PROVIDED RECORDS ▸
"""

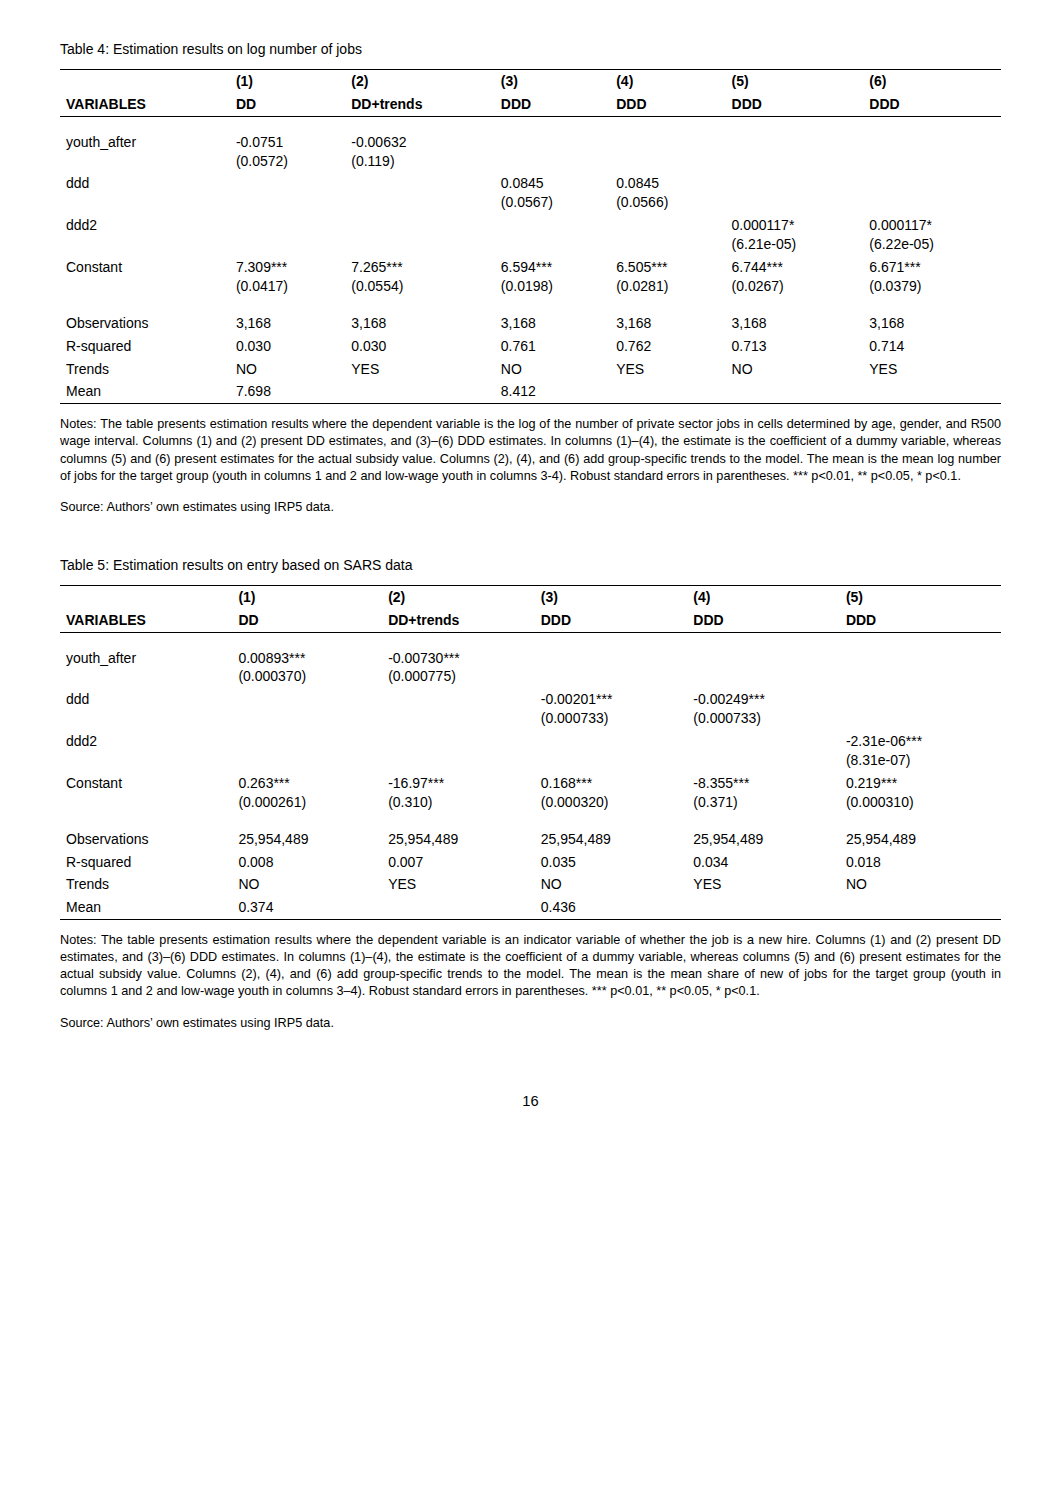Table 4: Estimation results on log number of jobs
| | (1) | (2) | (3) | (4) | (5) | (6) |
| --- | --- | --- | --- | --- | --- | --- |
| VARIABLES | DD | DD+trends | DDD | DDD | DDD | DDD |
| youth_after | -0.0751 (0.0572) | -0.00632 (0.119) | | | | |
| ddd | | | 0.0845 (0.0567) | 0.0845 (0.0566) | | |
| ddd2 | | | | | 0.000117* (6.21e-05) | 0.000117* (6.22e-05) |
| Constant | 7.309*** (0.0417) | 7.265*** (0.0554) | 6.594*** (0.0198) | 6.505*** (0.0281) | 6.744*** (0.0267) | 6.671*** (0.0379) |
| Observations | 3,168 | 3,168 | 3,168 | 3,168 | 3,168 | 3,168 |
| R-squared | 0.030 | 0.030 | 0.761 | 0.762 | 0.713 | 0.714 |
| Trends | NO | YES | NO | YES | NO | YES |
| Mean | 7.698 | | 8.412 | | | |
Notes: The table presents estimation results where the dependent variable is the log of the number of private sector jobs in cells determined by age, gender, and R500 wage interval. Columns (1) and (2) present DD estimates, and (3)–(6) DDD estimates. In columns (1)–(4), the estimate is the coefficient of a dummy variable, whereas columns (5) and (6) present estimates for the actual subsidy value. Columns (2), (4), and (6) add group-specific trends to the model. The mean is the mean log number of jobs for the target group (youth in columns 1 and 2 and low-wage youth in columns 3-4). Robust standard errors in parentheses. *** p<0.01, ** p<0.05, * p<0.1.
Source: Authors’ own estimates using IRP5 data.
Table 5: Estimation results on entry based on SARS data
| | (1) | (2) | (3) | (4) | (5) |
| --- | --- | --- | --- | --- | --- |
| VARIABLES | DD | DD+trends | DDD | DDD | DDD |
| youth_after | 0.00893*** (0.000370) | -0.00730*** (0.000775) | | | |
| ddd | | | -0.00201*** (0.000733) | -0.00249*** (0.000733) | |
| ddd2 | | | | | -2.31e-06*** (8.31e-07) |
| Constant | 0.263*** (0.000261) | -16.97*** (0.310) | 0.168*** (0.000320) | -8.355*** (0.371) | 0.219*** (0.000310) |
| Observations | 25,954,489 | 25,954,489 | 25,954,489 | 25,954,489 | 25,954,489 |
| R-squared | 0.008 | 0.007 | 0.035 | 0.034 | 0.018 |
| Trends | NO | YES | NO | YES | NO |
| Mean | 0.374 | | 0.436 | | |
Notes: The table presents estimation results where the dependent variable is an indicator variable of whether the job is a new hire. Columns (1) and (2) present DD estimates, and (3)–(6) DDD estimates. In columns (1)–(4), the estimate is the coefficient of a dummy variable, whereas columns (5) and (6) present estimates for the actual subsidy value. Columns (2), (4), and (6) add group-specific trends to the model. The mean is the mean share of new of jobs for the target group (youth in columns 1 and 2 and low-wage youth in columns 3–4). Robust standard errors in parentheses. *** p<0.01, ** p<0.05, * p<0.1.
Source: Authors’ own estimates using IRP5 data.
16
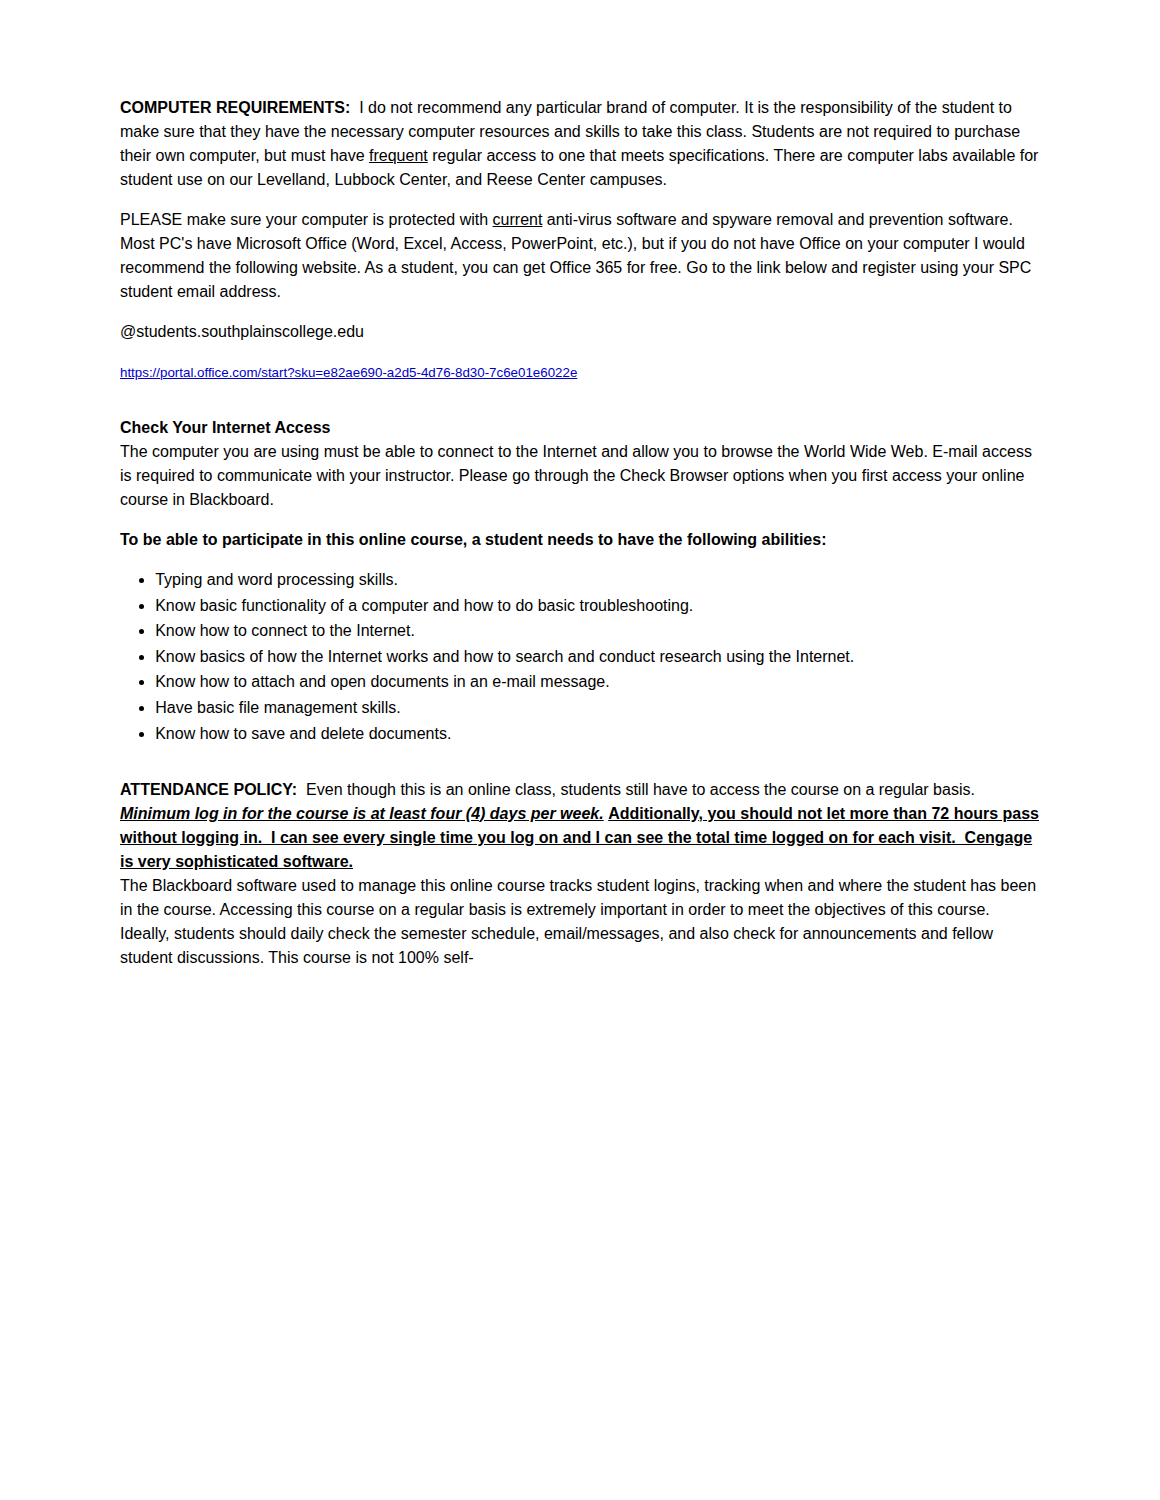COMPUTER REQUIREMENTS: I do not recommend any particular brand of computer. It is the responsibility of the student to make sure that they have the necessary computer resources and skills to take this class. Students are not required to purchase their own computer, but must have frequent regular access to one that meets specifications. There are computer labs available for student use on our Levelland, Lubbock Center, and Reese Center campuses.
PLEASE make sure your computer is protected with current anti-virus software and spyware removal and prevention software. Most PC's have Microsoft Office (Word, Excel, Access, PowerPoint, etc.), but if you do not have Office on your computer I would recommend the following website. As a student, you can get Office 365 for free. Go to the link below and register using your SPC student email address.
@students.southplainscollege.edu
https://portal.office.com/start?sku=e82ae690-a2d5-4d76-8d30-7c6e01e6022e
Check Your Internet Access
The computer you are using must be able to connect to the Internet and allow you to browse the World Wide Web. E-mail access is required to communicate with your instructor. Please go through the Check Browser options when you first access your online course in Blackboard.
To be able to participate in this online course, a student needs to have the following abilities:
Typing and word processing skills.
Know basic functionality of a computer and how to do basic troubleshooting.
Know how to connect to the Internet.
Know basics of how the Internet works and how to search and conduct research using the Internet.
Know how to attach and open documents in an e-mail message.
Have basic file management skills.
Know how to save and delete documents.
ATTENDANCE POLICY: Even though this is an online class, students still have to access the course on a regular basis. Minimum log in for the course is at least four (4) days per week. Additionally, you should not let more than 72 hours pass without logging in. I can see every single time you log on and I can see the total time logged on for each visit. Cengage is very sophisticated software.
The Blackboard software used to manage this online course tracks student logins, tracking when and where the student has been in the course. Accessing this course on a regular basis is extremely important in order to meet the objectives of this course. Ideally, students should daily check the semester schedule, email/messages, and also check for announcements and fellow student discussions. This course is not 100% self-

"""
"""

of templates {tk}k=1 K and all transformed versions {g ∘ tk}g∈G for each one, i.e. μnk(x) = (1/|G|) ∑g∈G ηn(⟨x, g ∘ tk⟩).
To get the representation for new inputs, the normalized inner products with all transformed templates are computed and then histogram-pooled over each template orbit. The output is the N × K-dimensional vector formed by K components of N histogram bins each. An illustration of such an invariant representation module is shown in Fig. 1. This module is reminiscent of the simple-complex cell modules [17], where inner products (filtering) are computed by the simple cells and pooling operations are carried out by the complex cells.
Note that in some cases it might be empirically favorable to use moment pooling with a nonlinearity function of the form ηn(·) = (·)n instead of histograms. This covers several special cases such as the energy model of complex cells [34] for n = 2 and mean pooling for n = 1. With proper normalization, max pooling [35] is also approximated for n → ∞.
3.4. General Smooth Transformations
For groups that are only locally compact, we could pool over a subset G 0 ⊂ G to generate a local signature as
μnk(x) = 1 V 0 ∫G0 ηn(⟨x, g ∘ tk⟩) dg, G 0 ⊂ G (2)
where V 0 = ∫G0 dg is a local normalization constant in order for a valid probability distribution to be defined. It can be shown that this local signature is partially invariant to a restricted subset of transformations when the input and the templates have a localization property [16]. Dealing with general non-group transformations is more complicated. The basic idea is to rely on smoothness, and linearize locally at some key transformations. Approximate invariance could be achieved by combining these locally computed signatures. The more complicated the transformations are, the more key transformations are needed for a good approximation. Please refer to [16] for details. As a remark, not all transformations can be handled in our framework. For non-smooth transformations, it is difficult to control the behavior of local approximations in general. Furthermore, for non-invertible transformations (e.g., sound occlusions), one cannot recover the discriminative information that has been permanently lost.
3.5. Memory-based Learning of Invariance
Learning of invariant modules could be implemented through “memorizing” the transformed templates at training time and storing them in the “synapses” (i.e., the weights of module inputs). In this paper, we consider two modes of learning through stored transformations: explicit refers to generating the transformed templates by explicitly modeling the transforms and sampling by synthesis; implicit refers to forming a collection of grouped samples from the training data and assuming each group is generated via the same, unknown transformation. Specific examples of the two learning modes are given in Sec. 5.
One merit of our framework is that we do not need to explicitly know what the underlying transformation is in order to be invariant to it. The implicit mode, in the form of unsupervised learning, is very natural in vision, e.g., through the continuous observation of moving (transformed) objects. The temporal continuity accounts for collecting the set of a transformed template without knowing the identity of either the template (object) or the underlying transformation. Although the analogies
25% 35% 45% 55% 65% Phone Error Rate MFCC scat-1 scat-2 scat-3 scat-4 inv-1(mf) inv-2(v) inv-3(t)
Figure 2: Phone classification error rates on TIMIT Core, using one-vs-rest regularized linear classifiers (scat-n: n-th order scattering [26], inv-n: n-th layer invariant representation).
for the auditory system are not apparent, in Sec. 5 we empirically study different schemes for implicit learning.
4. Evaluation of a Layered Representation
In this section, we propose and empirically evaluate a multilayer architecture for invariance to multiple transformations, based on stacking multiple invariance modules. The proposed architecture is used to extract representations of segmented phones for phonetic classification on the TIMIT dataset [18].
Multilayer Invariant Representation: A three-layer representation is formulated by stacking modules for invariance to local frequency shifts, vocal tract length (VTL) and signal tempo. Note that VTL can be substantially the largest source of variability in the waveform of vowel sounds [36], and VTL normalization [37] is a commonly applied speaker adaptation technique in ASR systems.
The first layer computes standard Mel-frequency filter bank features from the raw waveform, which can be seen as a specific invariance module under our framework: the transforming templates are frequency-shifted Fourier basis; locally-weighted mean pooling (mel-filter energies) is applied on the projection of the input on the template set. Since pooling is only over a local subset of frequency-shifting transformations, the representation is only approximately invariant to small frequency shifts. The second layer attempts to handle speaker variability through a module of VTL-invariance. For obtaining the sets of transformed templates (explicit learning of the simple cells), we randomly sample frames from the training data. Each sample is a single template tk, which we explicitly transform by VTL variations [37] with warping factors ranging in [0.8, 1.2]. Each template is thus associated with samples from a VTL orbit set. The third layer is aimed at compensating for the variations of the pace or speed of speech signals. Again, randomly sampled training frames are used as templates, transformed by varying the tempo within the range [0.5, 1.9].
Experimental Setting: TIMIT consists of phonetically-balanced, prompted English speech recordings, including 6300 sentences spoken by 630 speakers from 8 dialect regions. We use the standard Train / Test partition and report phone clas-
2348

"""
"""

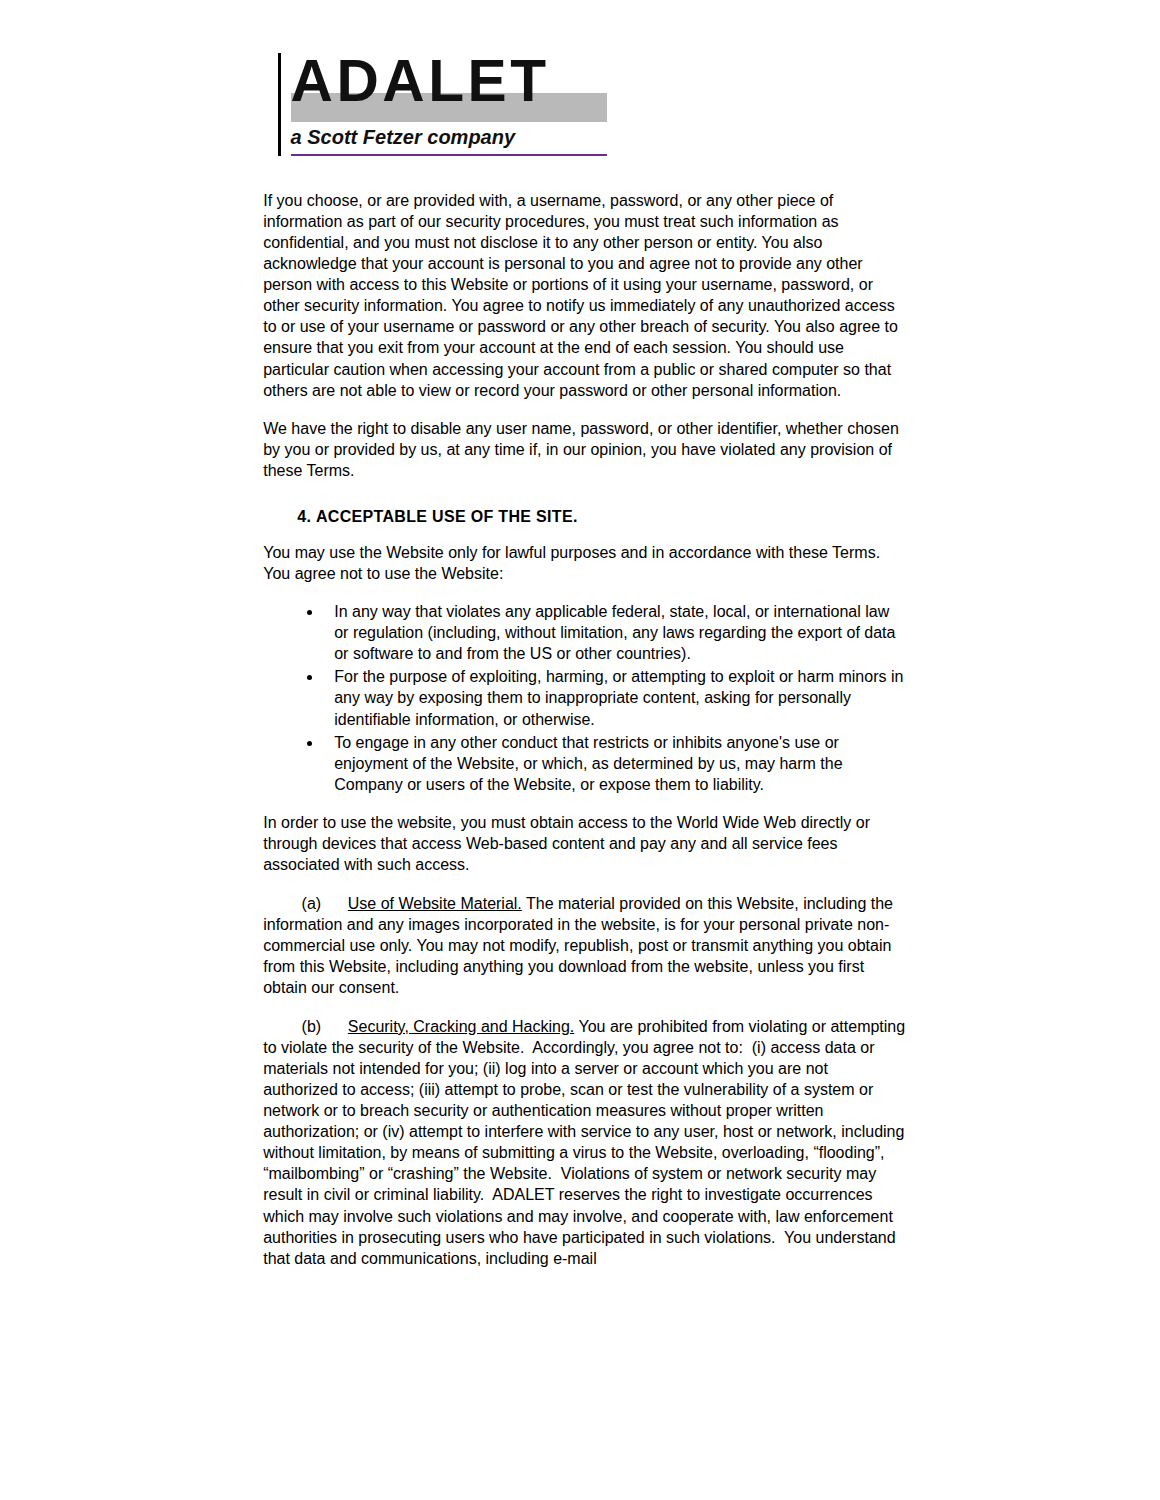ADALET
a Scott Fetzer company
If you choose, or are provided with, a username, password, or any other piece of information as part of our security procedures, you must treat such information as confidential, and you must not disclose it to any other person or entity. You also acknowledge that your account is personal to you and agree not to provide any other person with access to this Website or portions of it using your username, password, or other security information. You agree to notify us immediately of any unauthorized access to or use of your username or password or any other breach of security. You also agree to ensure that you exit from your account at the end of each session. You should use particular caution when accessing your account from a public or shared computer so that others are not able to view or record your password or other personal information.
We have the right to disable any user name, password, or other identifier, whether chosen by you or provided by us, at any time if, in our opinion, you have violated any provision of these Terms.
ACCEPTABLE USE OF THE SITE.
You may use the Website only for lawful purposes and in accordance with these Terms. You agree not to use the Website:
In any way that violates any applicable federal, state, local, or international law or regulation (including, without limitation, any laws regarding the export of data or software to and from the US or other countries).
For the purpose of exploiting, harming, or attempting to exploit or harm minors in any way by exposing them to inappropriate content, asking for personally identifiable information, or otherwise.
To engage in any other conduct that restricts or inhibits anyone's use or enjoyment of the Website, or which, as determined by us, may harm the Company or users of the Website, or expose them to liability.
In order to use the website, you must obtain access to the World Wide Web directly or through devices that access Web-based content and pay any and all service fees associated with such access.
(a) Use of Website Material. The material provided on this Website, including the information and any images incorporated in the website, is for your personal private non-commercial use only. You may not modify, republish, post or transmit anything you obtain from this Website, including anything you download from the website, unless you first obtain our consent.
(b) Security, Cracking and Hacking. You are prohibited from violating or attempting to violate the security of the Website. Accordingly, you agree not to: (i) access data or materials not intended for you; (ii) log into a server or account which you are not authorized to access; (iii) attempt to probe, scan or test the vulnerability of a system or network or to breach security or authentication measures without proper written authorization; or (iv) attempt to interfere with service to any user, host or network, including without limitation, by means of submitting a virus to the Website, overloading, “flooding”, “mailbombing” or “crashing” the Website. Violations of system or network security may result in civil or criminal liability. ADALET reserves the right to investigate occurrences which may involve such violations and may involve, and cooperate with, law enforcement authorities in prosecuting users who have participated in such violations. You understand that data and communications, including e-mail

"""

TASK DETAILS ▸
Write out exactly the lines above from the line with "In any way that" through the line with "For the purpose", both of them included, and leave out all other lines.

RESPONSE ▸
In any way that violates any applicable federal, state, local, or international law or regulation (including, without limitation, any laws regarding the export of data or software to and from the US or other countries).
For the purpose of exploiting, harming, or attempting to exploit or harm minors in any way by exposing them to inappropriate content, asking for personally identifiable information, or otherwise.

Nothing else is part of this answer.